Подождав, пока слуга отошёл подале за очередным блюдом, Пётр Иванович понизил голос и со значением произнёс:
– И боязно было Акима оставлять в Москве. Царя там нет, всем Никон ведает, а мой-то троеперстие не признаёт! На Московском же соборе всех двоеперстников прокляли! Неровён час попал бы кому под горячую руку!
– Правду молвишь, – согласился Назар. – А тут он очень даже сгодился.
– С посудой-то что? – спросил Потёмкин. – По нашему уговору всё добро на судах шведских казакам отходит!
– Дык Аким с нами бился, – хищно оскалил белые как снег зубы атаман. – В своём праве хабар иметь!
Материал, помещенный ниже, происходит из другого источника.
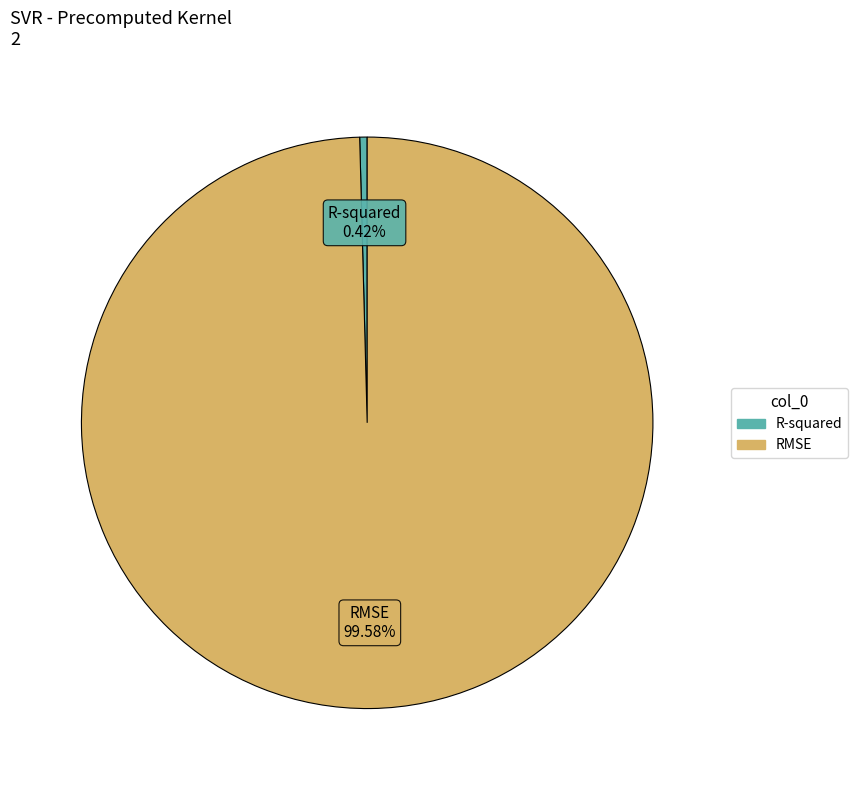

Is it true that RMSE is 100% of the pie?

True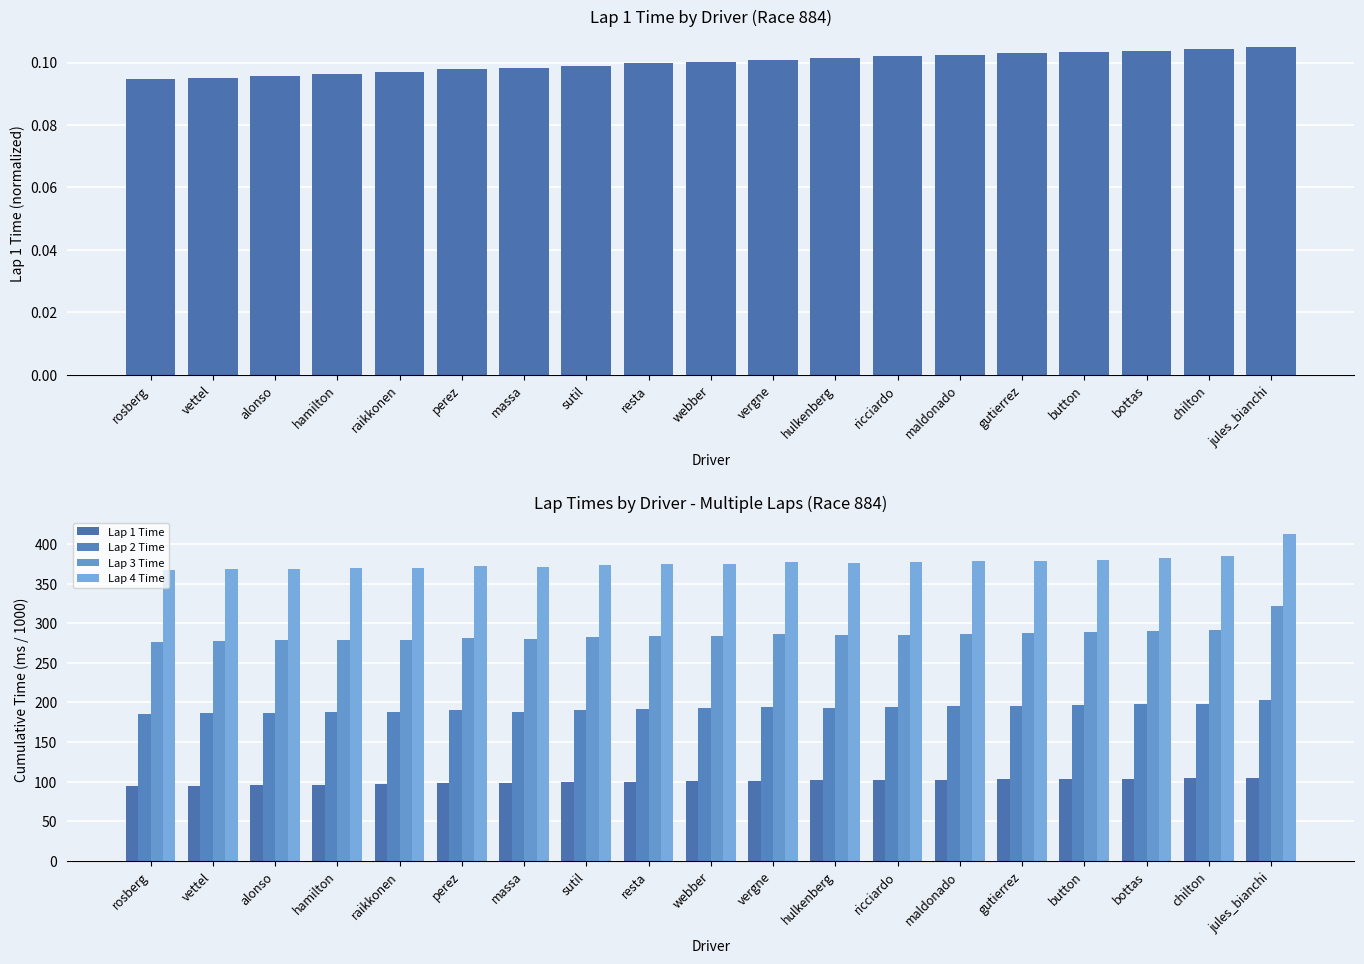

What is the sum of the Lap 1 Time values at rosberg and chilton?

199.0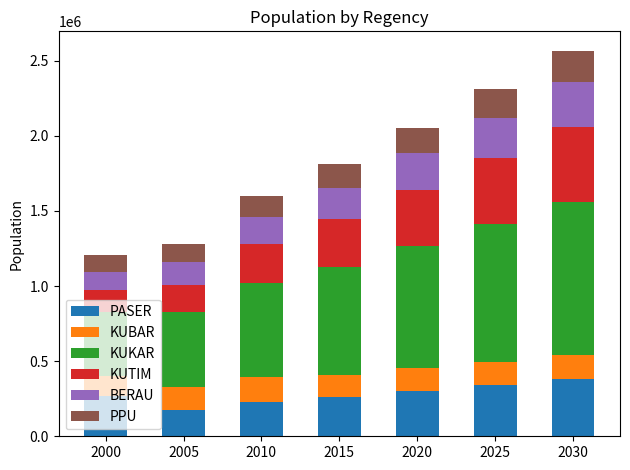

What is the sum of all PASER values?

1964705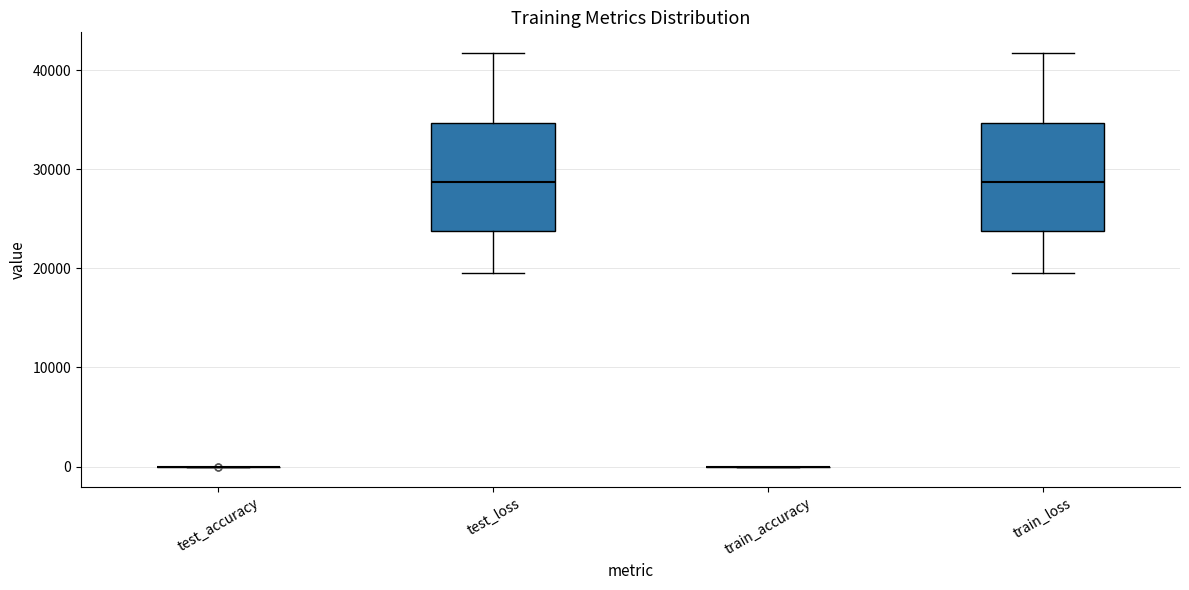

Reading left to right, read every box against the y-axis: the position of its median line, the range the box covers, and the ends of its whiskers. The values are not printed on the chart, so give them approximately, as read against the axis.

test_accuracy: box collapsed to a line at 0, whiskers 0 to 0
test_loss: median 29000, box 24000 to 35000, whiskers 20000 to 42000
train_accuracy: box collapsed to a line at 0, whiskers 0 to 0
train_loss: median 29000, box 24000 to 35000, whiskers 20000 to 42000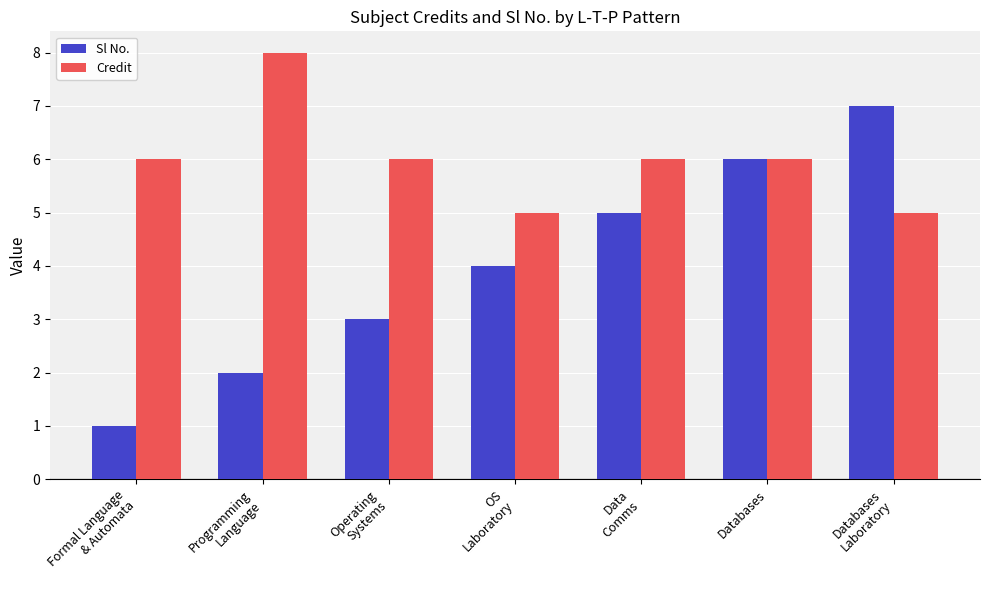

Are the bars horizontal?

No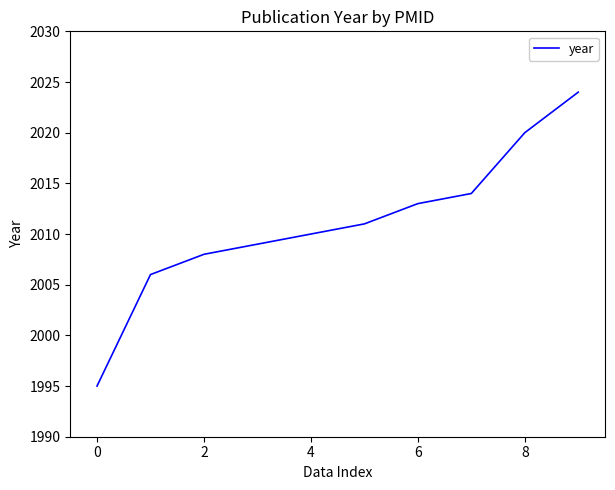

What is the smallest value displayed?

1995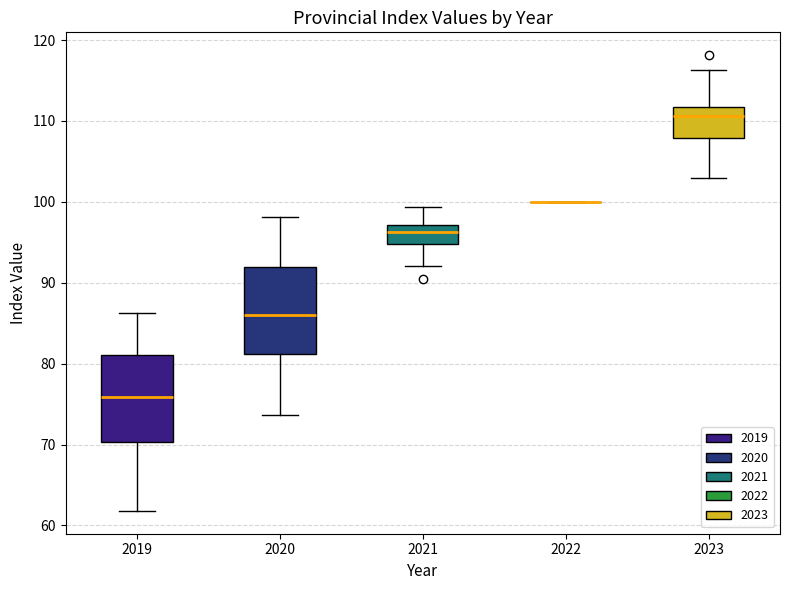

Reading left to right, transcribe this box plot: for each box, give where its median line is, the range the box spans, and where its two whiskers end, as read against the y-axis. The values are not printed on the chart, so give them approximately, as read against the axis.

2019: median 76, box 70 to 81, whiskers 62 to 86
2020: median 86, box 81 to 92, whiskers 74 to 98
2021: median 96, box 95 to 97, whiskers 92 to 99
2022: box collapsed to a line at 100, whiskers 100 to 100
2023: median 111, box 108 to 112, whiskers 103 to 116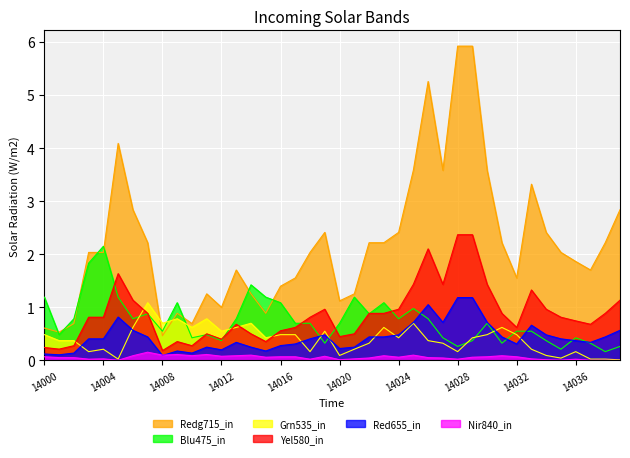

True or false: col_2 and col_5 cross at least once.

False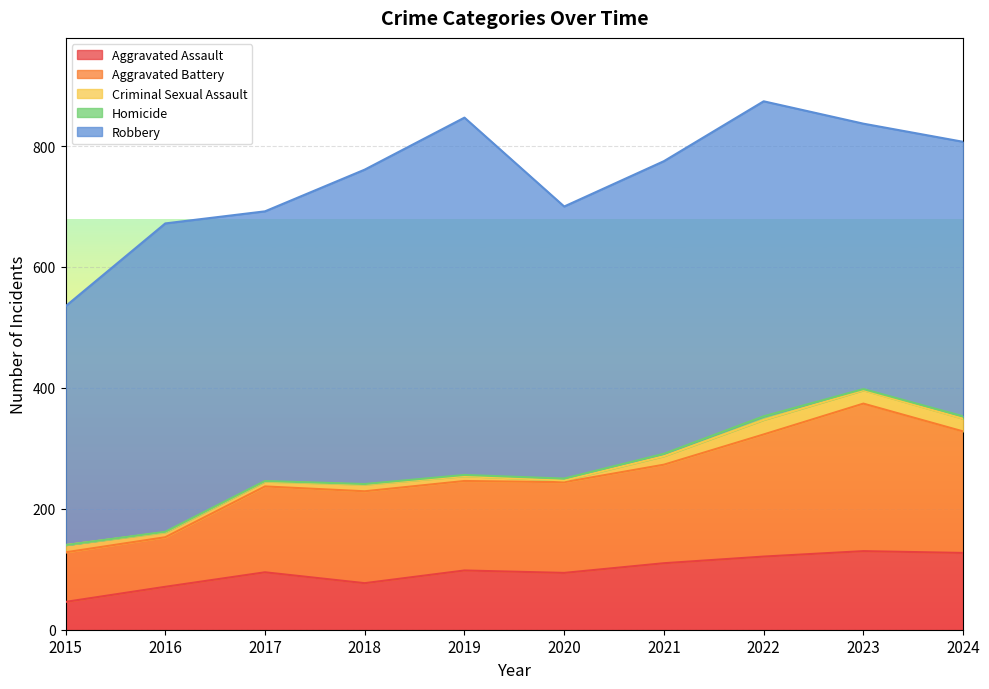

In Aggravated Assault, how many points are lower than both neighbors (excluding endpoints)?

2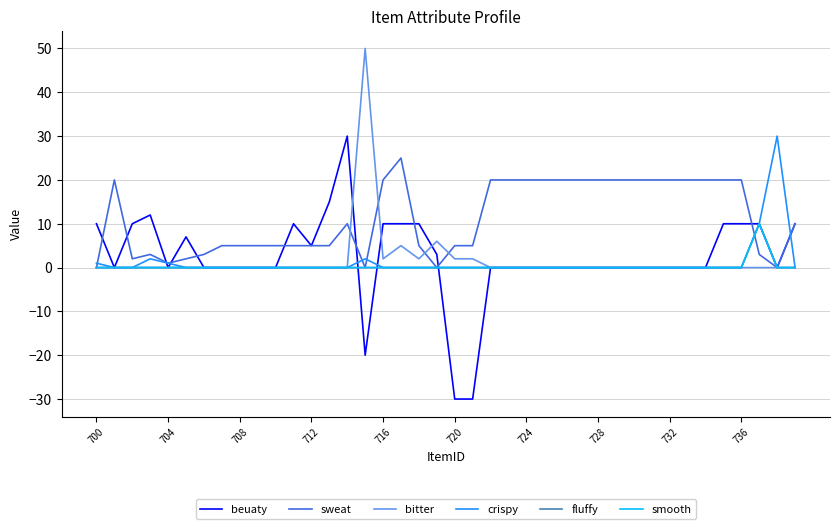

Does the chart display data point markers on the line(s)?

No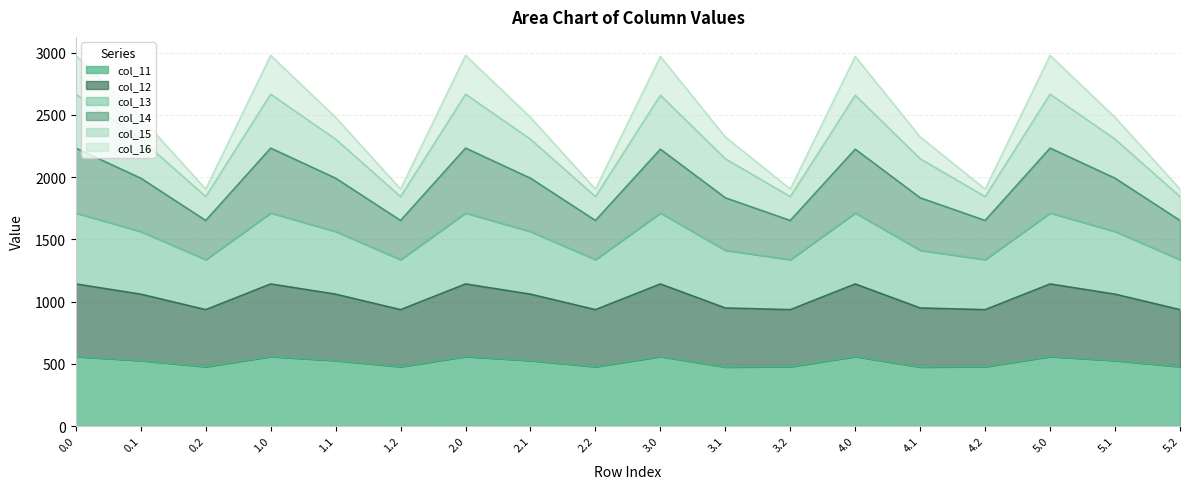

What is the total value across all series at 1.2?

1904.1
Пущай владеет!
Завершив трапезу, стольник с атаманом разошлись во главе групп казаков по острову – внимательный осмотр перед ночёвкой был необходим, уговорились провести вечер на берегу за приятной беседой.
Петру Ивановичу предстояло ещё составить отчёт о минувшем бое, и он долго корпел над грамотой, которую под вечер и вручил вместе с двумя захваченными стягами Фоме Извекову:
– Доставишь всё князю Голицыну. И пленных прихвати, – напутствовал пятидесятника воевода. – Иди водой, с опаской: Горн недалече. А ну как он своих людей в поиск отправил! С зарёй выступай!
Стрелец спрятал на груди футляр с грамотой и отправился за взятыми в бою знамёнами.
Грамоту Потёмкина о сражении 22 июля (1 августа по новому стилю) спустя столетия будут цитировать многие историки, политики, общественные деятели, журналисты и писатели как свидетельство первой победы русского флота над шведским. Воевода писал, что полукорабль взяли, и пушки, и знамёна. Он мог по праву гордиться. И вправду
– славная виктория!– Слышь, Назар, а тута как раз путь из варяг в греки и зачинался, – удобно расположившись у костра на снятой с галеры лежанке шведского капитана начал беседу Потёмкин.
Воевода и атаман с казаками и стрельцами решили пустить полугалеру на костёр, и изрядная часть досок от внутреннего убранства оной была свалена перед вождями столь удачного похода и запалена собственноручно атаманом, чрезвычайно довольным минувшим днём.
Зарева других костров виднелись в глубине Котлина.
– Проходил он по Неве, Нево-озеру, так Ладожское в старину называли, Волхову, Ильменю, Ловати, Западной Двине, потом через Днепр – в самое Чёрное море, – продолжил стольник. – И шли потом купцы торговать в Царьград, в коем нынче турки. Слыхал небось?
– А то! Не раз слыхивал – в детстве бабки сказки сказывали, – живо откликнулся атаман, – кто торговать за море ходил, а кто – за зипунами. Греки знатные выкупы давали! Но сколько живу – не думал, что исход пути увидать придётся.